▶ _THE TASK_:
Convert the data into a numbered list, beginning with its first line and ending with the line that contains "Сніщук, який зустрічає цими днями". Leave out blank lines.

▶ _ENTRIES PROVIDED_:
┄┄┄┄┄┄┄┄┄┄
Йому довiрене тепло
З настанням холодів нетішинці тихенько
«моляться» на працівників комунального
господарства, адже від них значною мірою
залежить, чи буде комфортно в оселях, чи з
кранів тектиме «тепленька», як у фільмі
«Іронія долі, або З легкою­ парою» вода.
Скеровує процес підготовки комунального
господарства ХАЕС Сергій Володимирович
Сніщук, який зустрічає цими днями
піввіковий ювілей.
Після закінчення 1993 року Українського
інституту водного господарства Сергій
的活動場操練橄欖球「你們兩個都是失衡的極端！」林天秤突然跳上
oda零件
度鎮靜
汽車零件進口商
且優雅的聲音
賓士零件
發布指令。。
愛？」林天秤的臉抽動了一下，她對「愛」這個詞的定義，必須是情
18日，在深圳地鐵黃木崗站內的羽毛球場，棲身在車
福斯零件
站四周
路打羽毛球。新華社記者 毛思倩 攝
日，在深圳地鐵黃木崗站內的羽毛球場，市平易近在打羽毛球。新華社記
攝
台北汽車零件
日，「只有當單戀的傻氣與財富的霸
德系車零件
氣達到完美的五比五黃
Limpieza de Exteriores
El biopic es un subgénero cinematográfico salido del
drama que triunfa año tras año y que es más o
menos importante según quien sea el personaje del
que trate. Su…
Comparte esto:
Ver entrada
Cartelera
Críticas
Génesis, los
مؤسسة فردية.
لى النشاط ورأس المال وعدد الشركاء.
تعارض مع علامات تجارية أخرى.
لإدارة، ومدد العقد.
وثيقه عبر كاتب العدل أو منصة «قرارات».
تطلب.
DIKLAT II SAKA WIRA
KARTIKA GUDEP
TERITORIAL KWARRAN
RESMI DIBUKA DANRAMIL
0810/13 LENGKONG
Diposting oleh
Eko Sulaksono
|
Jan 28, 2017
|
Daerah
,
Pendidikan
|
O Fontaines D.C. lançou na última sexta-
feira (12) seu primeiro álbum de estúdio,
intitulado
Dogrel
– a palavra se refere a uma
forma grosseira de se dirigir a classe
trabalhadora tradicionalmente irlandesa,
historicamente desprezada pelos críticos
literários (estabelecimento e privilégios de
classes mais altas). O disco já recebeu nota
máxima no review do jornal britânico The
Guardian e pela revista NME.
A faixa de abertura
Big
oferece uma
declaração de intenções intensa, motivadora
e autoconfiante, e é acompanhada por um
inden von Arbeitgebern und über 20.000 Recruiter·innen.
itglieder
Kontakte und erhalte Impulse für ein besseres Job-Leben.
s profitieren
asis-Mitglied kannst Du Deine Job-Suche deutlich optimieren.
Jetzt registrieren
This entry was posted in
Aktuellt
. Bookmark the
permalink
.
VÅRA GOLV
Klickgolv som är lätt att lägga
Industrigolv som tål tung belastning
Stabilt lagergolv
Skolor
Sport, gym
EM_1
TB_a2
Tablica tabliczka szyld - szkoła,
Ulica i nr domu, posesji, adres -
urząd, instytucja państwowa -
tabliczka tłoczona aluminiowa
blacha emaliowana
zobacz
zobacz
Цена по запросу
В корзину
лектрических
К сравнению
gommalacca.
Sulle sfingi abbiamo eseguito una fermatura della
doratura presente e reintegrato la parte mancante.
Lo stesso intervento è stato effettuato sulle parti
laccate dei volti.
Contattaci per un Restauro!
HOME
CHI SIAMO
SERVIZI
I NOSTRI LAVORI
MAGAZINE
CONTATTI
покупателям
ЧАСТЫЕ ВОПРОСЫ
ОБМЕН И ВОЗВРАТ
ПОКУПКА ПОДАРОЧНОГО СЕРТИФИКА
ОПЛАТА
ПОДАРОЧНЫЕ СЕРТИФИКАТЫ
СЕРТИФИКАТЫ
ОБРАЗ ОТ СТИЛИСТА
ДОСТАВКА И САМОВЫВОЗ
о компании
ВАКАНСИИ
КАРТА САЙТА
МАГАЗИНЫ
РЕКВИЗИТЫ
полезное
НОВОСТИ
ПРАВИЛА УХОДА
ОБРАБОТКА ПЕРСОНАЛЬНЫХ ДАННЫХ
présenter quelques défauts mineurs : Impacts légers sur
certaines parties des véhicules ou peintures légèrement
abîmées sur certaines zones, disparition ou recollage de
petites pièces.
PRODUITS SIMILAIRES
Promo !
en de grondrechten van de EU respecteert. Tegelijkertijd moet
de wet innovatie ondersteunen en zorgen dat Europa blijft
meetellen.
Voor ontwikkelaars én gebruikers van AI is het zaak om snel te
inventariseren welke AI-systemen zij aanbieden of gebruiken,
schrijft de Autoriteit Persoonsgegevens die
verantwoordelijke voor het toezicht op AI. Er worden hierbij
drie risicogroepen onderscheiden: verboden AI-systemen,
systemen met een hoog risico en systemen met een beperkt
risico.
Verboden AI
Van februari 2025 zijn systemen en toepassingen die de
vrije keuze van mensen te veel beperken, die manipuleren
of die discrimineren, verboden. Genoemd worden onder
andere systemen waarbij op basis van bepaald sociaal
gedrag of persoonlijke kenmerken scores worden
┄┄┄┄┄┄┄┄┄┄
▶ _SOLUTION TO THIS PROBLEM_:
1. Йому довiрене тепло
2. З настанням холодів нетішинці тихенько
3. «моляться» на працівників комунального
4. господарства, адже від них значною мірою
5. залежить, чи буде комфортно в оселях, чи з
6. кранів тектиме «тепленька», як у фільмі
7. «Іронія долі, або З легкою­ парою» вода.
8. Скеровує процес підготовки комунального
9. господарства ХАЕС Сергій Володимирович
10. Сніщук, який зустрічає цими днями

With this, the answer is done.